> [EXERCISE GOAL] Return, unchanged, every line of the material below, from its first line down to the line that contains "Compatible avec", with both of those lines included.

──────── DATA FOR PROCESSING ────────

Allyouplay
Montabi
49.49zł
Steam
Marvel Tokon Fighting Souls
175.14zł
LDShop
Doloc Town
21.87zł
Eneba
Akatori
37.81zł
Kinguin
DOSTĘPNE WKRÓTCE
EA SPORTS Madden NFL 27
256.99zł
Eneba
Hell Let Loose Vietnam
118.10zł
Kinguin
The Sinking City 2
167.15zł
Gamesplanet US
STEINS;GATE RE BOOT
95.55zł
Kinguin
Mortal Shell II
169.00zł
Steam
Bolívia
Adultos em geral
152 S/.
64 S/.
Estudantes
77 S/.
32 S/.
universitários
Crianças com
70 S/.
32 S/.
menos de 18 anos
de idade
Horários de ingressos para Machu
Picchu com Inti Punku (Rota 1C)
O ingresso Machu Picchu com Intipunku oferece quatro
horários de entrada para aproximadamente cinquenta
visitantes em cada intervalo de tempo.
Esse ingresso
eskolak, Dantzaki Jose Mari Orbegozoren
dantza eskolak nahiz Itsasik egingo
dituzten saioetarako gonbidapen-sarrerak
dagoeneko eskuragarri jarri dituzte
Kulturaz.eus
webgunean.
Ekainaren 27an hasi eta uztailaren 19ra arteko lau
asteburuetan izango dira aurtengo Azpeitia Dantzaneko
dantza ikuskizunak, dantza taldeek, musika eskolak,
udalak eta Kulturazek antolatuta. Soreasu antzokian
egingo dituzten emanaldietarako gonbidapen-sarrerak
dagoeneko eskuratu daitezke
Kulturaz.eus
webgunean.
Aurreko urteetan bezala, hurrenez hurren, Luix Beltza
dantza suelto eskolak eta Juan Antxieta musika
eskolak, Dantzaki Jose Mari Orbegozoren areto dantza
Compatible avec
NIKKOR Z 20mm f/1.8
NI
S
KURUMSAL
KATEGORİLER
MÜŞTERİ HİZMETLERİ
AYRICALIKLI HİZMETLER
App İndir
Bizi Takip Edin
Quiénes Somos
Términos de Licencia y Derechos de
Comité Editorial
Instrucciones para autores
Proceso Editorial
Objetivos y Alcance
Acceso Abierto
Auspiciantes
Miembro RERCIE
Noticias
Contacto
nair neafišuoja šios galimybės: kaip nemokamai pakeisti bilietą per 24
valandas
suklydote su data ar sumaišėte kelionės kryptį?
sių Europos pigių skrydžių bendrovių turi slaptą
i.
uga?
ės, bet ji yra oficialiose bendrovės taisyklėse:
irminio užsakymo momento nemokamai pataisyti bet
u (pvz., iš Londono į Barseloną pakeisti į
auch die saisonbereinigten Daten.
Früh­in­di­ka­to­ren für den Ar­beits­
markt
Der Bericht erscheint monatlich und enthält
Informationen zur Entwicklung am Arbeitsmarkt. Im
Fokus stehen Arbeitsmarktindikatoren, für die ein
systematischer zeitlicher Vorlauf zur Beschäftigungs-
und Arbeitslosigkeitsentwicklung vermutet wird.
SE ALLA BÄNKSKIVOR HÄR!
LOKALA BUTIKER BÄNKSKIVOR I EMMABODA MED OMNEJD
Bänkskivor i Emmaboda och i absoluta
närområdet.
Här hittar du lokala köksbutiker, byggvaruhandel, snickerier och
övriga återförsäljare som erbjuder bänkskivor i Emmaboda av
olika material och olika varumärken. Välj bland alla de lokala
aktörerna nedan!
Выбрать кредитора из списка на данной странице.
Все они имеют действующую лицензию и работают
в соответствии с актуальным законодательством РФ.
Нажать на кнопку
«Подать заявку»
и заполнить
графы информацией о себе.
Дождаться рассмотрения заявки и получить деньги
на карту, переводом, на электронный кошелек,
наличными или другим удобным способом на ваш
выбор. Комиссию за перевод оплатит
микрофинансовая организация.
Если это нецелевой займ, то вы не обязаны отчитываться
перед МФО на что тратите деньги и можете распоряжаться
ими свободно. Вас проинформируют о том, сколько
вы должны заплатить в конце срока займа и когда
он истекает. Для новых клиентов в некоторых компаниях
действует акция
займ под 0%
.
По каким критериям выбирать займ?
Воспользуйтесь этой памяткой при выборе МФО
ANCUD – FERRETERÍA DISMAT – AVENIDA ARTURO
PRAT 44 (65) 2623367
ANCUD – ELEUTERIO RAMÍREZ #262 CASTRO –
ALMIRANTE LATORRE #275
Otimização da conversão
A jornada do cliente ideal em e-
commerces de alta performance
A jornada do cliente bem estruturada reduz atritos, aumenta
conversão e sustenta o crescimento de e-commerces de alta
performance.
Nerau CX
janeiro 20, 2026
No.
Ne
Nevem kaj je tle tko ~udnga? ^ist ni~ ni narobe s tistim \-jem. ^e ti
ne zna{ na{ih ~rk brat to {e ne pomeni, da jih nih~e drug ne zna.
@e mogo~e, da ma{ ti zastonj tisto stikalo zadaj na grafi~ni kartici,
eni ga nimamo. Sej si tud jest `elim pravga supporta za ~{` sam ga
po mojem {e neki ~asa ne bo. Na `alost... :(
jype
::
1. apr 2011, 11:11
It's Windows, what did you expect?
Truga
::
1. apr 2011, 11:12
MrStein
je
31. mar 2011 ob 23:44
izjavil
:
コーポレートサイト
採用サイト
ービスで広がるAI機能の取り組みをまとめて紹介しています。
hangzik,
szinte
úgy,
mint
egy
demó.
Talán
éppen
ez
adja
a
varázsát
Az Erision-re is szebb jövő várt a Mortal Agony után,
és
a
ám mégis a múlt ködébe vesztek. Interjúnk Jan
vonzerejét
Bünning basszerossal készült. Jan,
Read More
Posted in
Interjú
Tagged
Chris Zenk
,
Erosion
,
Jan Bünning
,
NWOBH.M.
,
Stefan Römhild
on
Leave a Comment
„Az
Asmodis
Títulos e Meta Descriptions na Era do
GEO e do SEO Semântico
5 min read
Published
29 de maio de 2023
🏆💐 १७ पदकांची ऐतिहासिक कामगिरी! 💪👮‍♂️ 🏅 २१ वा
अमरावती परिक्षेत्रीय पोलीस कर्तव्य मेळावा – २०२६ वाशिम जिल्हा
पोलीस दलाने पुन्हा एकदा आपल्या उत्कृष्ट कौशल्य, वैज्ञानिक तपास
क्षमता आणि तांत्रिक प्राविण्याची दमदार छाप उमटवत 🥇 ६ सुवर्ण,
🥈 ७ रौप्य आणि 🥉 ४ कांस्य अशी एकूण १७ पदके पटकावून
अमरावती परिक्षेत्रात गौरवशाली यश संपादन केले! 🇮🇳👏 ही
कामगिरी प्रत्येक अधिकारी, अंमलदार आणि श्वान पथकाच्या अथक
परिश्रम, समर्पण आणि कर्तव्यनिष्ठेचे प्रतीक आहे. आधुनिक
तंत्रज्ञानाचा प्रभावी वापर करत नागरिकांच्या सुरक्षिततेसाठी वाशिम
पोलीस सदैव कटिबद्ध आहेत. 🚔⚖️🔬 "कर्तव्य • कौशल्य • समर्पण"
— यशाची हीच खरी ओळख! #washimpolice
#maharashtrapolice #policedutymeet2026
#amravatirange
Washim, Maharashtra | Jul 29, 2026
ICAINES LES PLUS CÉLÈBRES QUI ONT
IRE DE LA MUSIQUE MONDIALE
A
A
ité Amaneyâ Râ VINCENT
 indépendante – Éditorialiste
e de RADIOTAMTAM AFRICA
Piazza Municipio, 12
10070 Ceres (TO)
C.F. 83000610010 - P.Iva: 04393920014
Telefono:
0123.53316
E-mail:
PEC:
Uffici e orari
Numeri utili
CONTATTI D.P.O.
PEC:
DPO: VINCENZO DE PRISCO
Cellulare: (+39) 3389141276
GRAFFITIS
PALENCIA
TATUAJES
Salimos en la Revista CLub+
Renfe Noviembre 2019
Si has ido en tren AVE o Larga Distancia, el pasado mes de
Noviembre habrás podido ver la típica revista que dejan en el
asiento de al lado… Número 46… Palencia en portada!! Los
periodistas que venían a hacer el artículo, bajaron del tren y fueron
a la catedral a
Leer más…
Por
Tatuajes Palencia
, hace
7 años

────────

> [REPLY TO THE TASK]
Allyouplay
Montabi
49.49zł
Steam
Marvel Tokon Fighting Souls
175.14zł
LDShop
Doloc Town
21.87zł
Eneba
Akatori
37.81zł
Kinguin
DOSTĘPNE WKRÓTCE
EA SPORTS Madden NFL 27
256.99zł
Eneba
Hell Let Loose Vietnam
118.10zł
Kinguin
The Sinking City 2
167.15zł
Gamesplanet US
STEINS;GATE RE BOOT
95.55zł
Kinguin
Mortal Shell II
169.00zł
Steam
Bolívia
Adultos em geral
152 S/.
64 S/.
Estudantes
77 S/.
32 S/.
universitários
Crianças com
70 S/.
32 S/.
menos de 18 anos
de idade
Horários de ingressos para Machu
Picchu com Inti Punku (Rota 1C)
O ingresso Machu Picchu com Intipunku oferece quatro
horários de entrada para aproximadamente cinquenta
visitantes em cada intervalo de tempo.
Esse ingresso
eskolak, Dantzaki Jose Mari Orbegozoren
dantza eskolak nahiz Itsasik egingo
dituzten saioetarako gonbidapen-sarrerak
dagoeneko eskuragarri jarri dituzte
Kulturaz.eus
webgunean.
Ekainaren 27an hasi eta uztailaren 19ra arteko lau
asteburuetan izango dira aurtengo Azpeitia Dantzaneko
dantza ikuskizunak, dantza taldeek, musika eskolak,
udalak eta Kulturazek antolatuta. Soreasu antzokian
egingo dituzten emanaldietarako gonbidapen-sarrerak
dagoeneko eskuratu daitezke
Kulturaz.eus
webgunean.
Aurreko urteetan bezala, hurrenez hurren, Luix Beltza
dantza suelto eskolak eta Juan Antxieta musika
eskolak, Dantzaki Jose Mari Orbegozoren areto dantza
Compatible avec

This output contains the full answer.